Please make next… left turn,” the female GPS voice announces through my cell phone over an hour later. “Destination is… straight ahead… on the left.”

“Clemmi, we’re here,” I call out as I hit the brakes at the red light, waiting to turn onto her narrow block. As I’ve done at every stop since the moment we left the highway, I check the rearview. No one in sight.

When we first arrived in the small city of Winchester, Virginia, a huge brick residence hall and an overabundance of kids with backpacks told me we were in a college town. But as with any college town, there’s the good part of the college town, and the bad part of the college town. The closer we weaved toward Clementine’s block, those students gave way to boarded-up row houses, far too many abandoned factories, and even a pawn shop. Let’s be clear: The good part of town never gets the pawn shop.

“Clemmi, we’re… I think we’re here,” I add as I turn onto the long dark block that’s lined with a set of beat- up skinny row houses. Half the streetlights are busted. At the very last second, I also notice a taxi, its dim lights turning onto the block that we just left.

Two years ago, the Archives hosted a brown bag lunch for an author who was presenting a book about the effects of fear and its role in history.

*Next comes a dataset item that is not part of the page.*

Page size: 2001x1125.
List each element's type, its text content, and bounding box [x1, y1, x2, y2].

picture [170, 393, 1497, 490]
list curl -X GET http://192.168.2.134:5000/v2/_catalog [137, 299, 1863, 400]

He said that when you go down a dark alley and you feel that tingling across the back of your neck, that’s not just a bad feeling, that’s a biological gift from God-the Gift of Fear, he called it. He said when you ignore that gift-when you go down the dark alley and say, Y’know, I’m sure it’ll be okay-that’s when you find real pain.

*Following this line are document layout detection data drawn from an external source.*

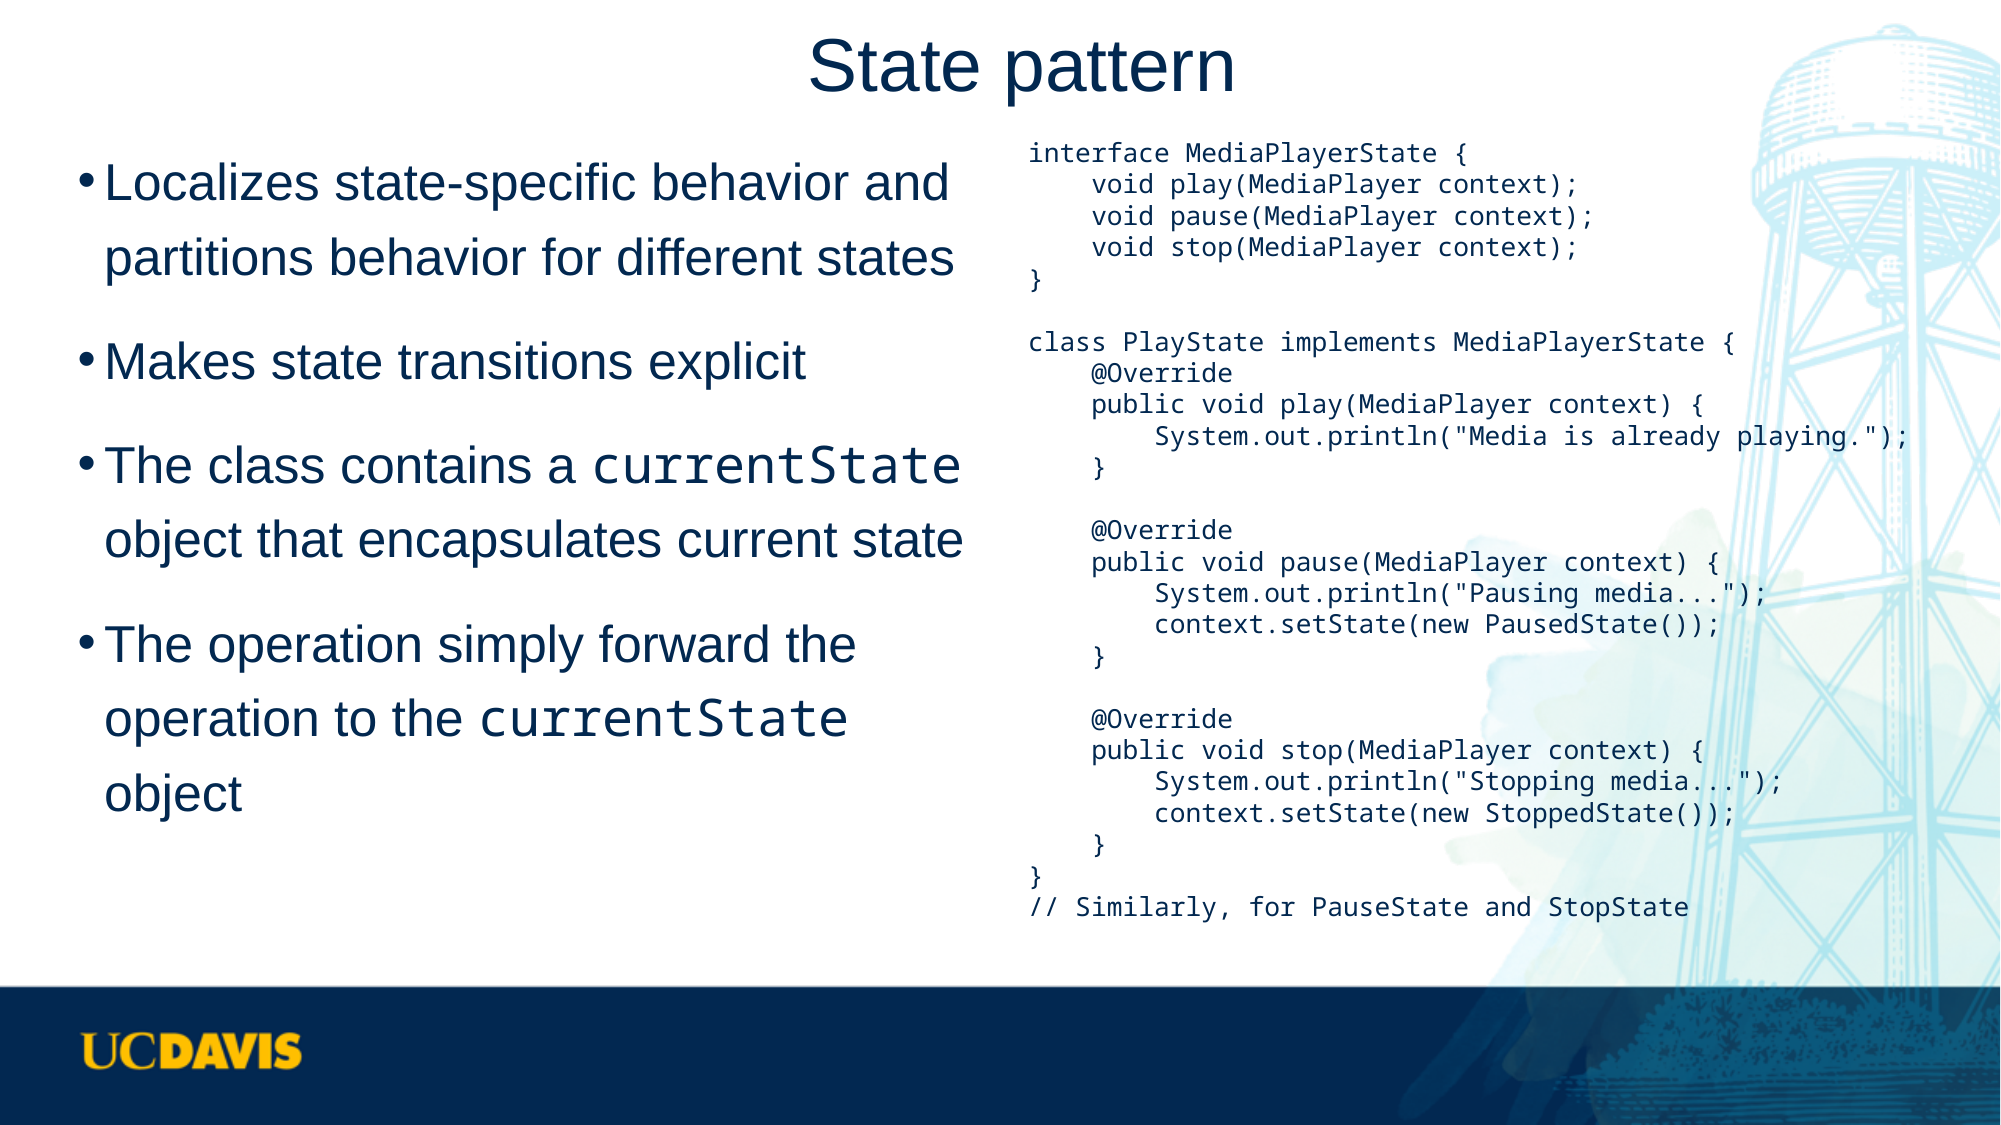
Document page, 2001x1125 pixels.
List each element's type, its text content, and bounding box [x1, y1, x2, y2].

list interface MediaPlayerState { void play(MediaPlayer context); void pause(MediaPlayer context); void stop(MediaPlayer context); } class PlayState implements MediaPlayerState { @Override public void play(MediaPlayer context) { System.out.println("Media is already playing."); } @Override public void pause(MediaPlayer context) { System.out.println("Pausing media..."); context.setState(new PausedState()); } @Override public void stop(MediaPlayer context) { System.out.println("Stopping media..."); context.setState(new StoppedState()); } } // Similarly, for PauseState and StopState [1013, 128, 1938, 957]
title State pattern [0, 0, 2000, 115]
list Localizes state-specific behavior and partitions behavior for different states Makes state transitions explicit The class contains a currentState object that encapsulates current state The operation simply forward the operation to the currentState object [62, 128, 987, 957]
picture [0, 0, 2001, 1125]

Next to me, while I’m still replaying our kiss, Clementine is fast asleep in the passenger seat, exhausted from the long ride as her chin rests on her clavicle. It’s late enough and quiet enough that when I listen closely, I can hear the rise and fall of her breathing. But as I squint to read house numbers and pass one home with a door off its hinges, and another with a spray-painted sign across the front that reads PVC pipes only, no copper inside, all I hear right now is God’s biological gift telling me this is not where I want to be.

Behind us, a car turns onto the block, then changes its mind and disappears.